» WHAT TO WORK ON:
Copy all entries without alteration and skip the pictures they hold.
--- INFORMATION SHOWN Enclosed Below ---
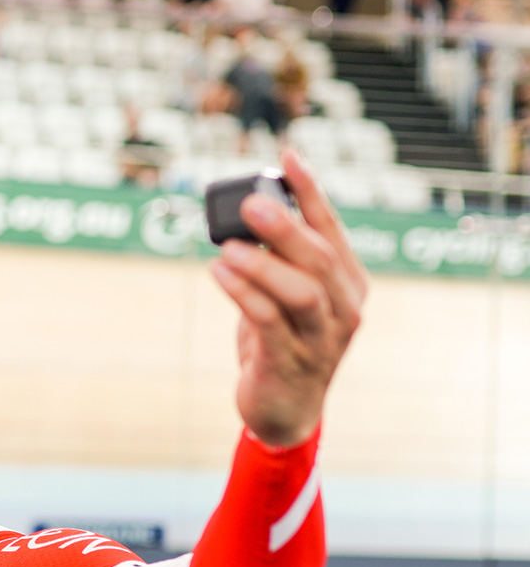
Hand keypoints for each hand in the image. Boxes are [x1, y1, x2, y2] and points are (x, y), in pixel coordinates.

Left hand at [210, 149, 367, 448]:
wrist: (283, 411)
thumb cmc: (282, 343)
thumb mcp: (286, 297)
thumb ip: (278, 260)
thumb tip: (250, 210)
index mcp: (348, 284)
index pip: (333, 228)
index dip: (311, 191)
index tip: (288, 154)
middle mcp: (343, 308)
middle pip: (320, 257)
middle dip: (286, 226)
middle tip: (249, 202)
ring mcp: (321, 338)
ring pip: (301, 291)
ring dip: (262, 264)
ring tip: (226, 247)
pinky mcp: (289, 362)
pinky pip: (269, 322)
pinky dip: (243, 294)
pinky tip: (217, 273)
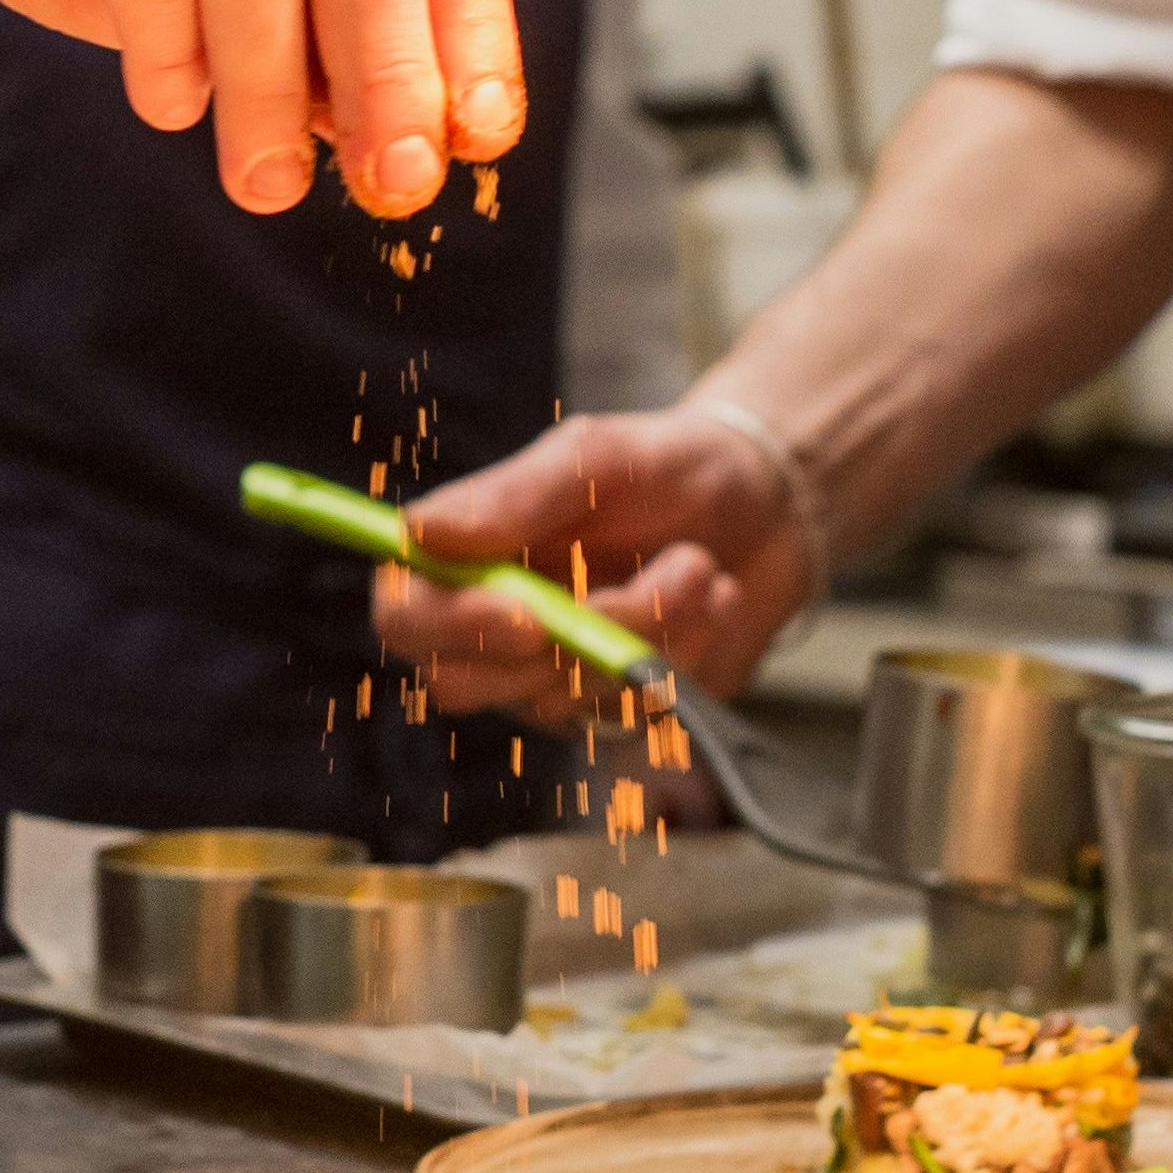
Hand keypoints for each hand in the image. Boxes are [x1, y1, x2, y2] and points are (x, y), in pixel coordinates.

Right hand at [369, 406, 812, 724]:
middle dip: (573, 635)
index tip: (528, 611)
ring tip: (699, 564)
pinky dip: (685, 654)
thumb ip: (511, 495)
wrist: (768, 510)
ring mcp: (551, 681)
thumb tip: (419, 532)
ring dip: (652, 627)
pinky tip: (711, 602)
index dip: (449, 625)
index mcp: (466, 559)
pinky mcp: (613, 713)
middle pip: (465, 683)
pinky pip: (630, 716)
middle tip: (665, 571)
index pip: (404, 615)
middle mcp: (494, 630)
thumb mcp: (595, 456)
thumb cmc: (667, 468)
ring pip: (563, 697)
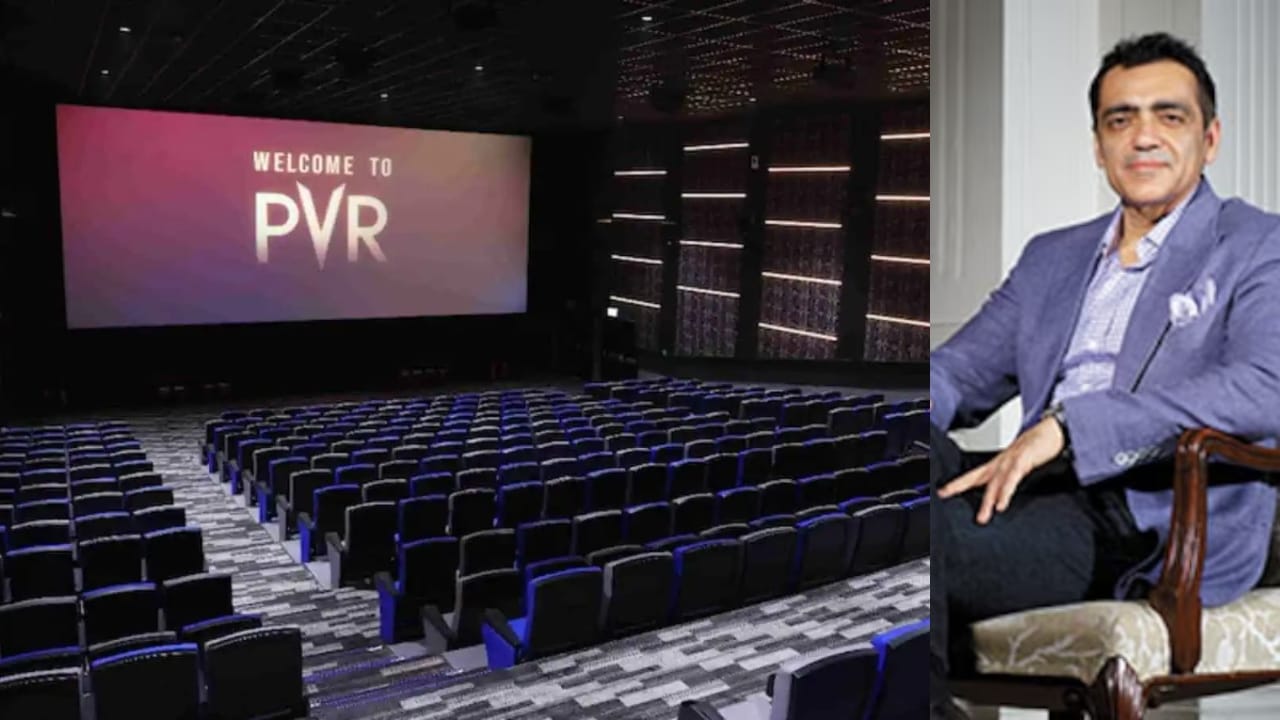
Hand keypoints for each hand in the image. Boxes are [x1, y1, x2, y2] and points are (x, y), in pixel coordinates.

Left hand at [937, 416, 1064, 523]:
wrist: (1051, 431)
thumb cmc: (1034, 447)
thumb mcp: (1017, 464)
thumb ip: (1007, 478)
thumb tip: (998, 494)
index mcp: (997, 464)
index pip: (973, 475)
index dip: (958, 483)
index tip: (943, 492)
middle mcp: (1000, 462)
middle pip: (977, 477)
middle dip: (960, 486)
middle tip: (946, 495)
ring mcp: (1011, 460)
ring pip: (995, 482)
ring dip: (988, 500)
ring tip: (983, 516)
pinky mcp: (1024, 460)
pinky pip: (1012, 479)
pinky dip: (1006, 491)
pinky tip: (1002, 504)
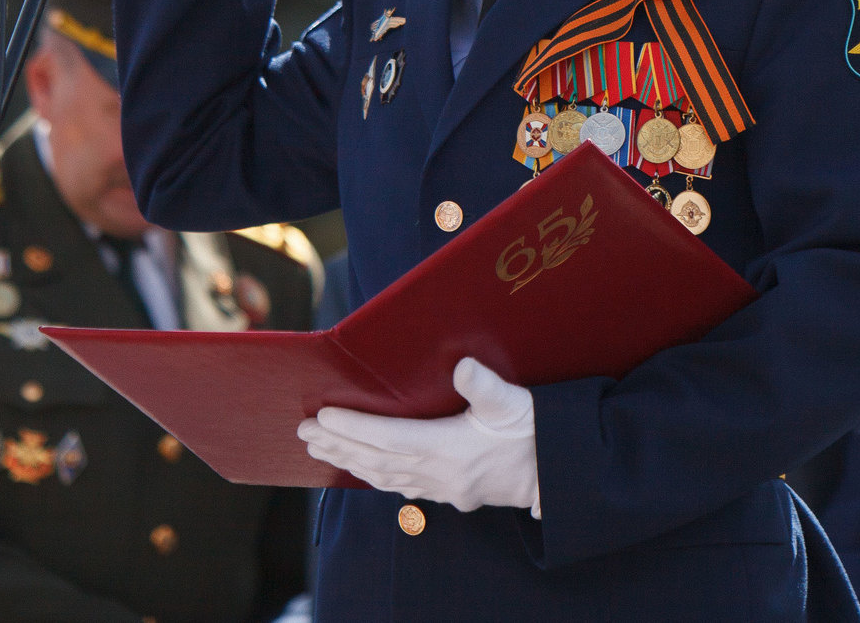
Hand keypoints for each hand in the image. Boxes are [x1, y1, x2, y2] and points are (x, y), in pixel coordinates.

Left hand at [299, 357, 540, 516]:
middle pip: (377, 460)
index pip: (390, 438)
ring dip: (349, 461)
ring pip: (384, 477)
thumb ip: (486, 386)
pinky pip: (401, 487)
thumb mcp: (514, 403)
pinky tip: (361, 469)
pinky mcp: (451, 493)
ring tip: (320, 448)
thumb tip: (462, 366)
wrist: (556, 474)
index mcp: (451, 448)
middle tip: (303, 431)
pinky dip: (375, 477)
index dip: (354, 427)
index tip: (323, 415)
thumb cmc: (536, 433)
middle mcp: (440, 472)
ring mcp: (443, 487)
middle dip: (338, 444)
--- End of Enclosed INFORMATION SHOWN ---
» ANSWER BOX:
Hand keypoints for each hand in the image. Boxes are [x1, y1, x2, y2] and points are (x, y), in pixel coordinates.

Left hand at [210, 149, 367, 448]:
wrist: (283, 411)
thumb cmc: (282, 343)
thumb mcp: (286, 297)
thumb ip: (278, 260)
thumb tip: (250, 210)
index mcp: (348, 284)
index pip: (333, 228)
index dip: (311, 191)
index tip: (288, 154)
middle mcp: (343, 308)
middle pip: (320, 257)
middle dip: (286, 226)
middle tip: (249, 202)
ring mcp: (321, 338)
ring pip: (301, 291)
ring dip: (262, 264)
ring tip: (226, 247)
pinky mcp: (289, 362)
pinky pip: (269, 322)
pinky dip: (243, 294)
pinky tip: (217, 273)
Hand keypoints for each hand in the image. Boxes are [x1, y1, x2, y2] and points are (x, y), in pixel coordinates.

Right hand at [369, 406, 812, 724]:
middle dip: (573, 635)
index tip: (528, 611)
ring tip: (699, 564)
pinky dip: (685, 654)
thumb ip: (511, 495)
wrist: (768, 510)
ring mcp: (551, 681)
thumb tip: (419, 532)
ring dip: (652, 627)
pinky tip: (711, 602)
index dip: (449, 625)
index mcp: (466, 559)
pinky mcp: (613, 713)
middle pip: (465, 683)
pinky pip: (630, 716)
middle tip: (665, 571)
index pip: (404, 615)
middle mcp: (494, 630)
thumb mcp: (595, 456)
thumb cmc: (667, 468)
ring pip: (563, 697)
Hand keypoints for each hand in the image. Boxes are [x1, y1, x2, y2] and points are (x, y), in pixel coordinates.

Left hand at [937, 416, 1064, 523]:
wrist: (1051, 431)
thumb cmc: (1034, 447)
thumb mcp: (1017, 464)
thumb ip: (1007, 478)
thumb tip: (998, 494)
index mcp: (997, 464)
index pip: (973, 475)
index dip: (958, 483)
index tip: (943, 492)
middle mcp: (1000, 462)
middle pip: (977, 477)
middle dip: (960, 486)
middle tip: (946, 495)
ring mcp: (1011, 460)
ring pip: (995, 482)
ring dip: (988, 500)
ring tip: (983, 516)
pinky mcp: (1024, 460)
pinky pip: (1012, 479)
pinky dip: (1006, 491)
pinky tip: (1002, 504)
Hand keypoints for each hand in the image. Boxes are [x1, y1, x2, y2] and points are (x, y), in pixel coordinates.

Left hand at [299, 357, 540, 516]:
middle pip: (377, 460)
index pip: (390, 438)
ring dip: (349, 461)
ring pip: (384, 477)
thumb ip: (486, 386)
pinky pip: (401, 487)
thumb mcp: (514, 403)
pinky tip: (361, 469)
pinky mcp: (451, 493)
ring tip: (320, 448)
thumb tip: (462, 366)
wrist: (556, 474)
index mcp: (451, 448)
middle tip: (303, 431)
pinky dip: (375, 477)
index dip: (354, 427)
index tip: (323, 415)
thumb cmc: (536, 433)
middle mcp: (440, 472)
ring mcp: (443, 487)
middle dip: (338, 444)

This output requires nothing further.